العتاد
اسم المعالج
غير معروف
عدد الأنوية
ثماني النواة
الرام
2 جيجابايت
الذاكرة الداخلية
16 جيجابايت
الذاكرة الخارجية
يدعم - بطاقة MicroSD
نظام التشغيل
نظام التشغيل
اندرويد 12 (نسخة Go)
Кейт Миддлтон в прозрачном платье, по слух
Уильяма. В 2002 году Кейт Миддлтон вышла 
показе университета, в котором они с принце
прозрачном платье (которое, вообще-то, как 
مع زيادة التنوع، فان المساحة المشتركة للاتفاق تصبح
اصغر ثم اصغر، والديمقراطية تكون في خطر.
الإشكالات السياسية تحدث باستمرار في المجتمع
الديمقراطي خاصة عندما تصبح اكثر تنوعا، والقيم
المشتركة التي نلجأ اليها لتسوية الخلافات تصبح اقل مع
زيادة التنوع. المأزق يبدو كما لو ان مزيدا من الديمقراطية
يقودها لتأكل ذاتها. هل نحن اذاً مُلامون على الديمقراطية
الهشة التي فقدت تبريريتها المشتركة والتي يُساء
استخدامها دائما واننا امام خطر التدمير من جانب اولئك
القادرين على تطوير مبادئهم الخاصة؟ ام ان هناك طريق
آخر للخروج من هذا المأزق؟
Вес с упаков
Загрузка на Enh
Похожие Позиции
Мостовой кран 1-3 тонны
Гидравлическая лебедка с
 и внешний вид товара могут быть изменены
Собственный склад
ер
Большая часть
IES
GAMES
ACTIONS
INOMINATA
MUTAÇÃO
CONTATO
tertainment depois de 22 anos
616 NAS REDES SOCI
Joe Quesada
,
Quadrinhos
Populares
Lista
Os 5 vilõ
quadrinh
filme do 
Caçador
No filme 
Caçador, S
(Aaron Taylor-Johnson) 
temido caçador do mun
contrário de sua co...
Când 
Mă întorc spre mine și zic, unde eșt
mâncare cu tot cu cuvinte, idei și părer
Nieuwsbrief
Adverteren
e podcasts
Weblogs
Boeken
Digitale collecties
★ ★ ★ ★
**To do**:
Can you reproduce all of the lines above character for character, keeping their order and line breaks?

**Response for this exercise**:
العتاد
اسم المعالج
غير معروف
عدد الأنوية
ثماني النواة
الرام
2 جيجابايت
الذاكرة الداخلية
16 جيجابايت
الذاكرة الخارجية
يدعم - بطاقة MicroSD
نظام التشغيل
نظام التشغيل
اندرويد 12 (نسخة Go)
Кейт Миддлтон в прозрачном платье, по слух
Уильяма. В 2002 году Кейт Миддлтон вышла 
показе университета, в котором они с принце
прозрачном платье (которое, вообще-то, как 
مع زيادة التنوع، فان المساحة المشتركة للاتفاق تصبح
اصغر ثم اصغر، والديمقراطية تكون في خطر.
الإشكالات السياسية تحدث باستمرار في المجتمع
الديمقراطي خاصة عندما تصبح اكثر تنوعا، والقيم
المشتركة التي نلجأ اليها لتسوية الخلافات تصبح اقل مع
زيادة التنوع. المأزق يبدو كما لو ان مزيدا من الديمقراطية
يقودها لتأكل ذاتها. هل نحن اذاً مُلامون على الديمقراطية
الهشة التي فقدت تبريريتها المشتركة والتي يُساء
استخدامها دائما واننا امام خطر التدمير من جانب اولئك
القادرين على تطوير مبادئهم الخاصة؟ ام ان هناك طريق
آخر للخروج من هذا المأزق؟
Вес с упаков
Загрузка на Enh
Похожие Позиции
Мостовой кран 1-3 тонны
Гидравлическая лебедка с
 и внешний вид товара могут быть изменены
Собственный склад
ер
Большая часть
IES
GAMES
ACTIONS
INOMINATA
MUTAÇÃO
CONTATO
tertainment depois de 22 anos
616 NAS REDES SOCI
Joe Quesada
,
Quadrinhos
Populares
Lista
Os 5 vilõ
quadrinh
filme do 
Caçador
No filme 
Caçador, S
(Aaron Taylor-Johnson) 
temido caçador do mun
contrário de sua co...
Când 
Mă întorc spre mine și zic, unde eșt
mâncare cu tot cu cuvinte, idei și părer
Nieuwsbrief
Adverteren
e podcasts
Weblogs
Boeken
Digitale collecties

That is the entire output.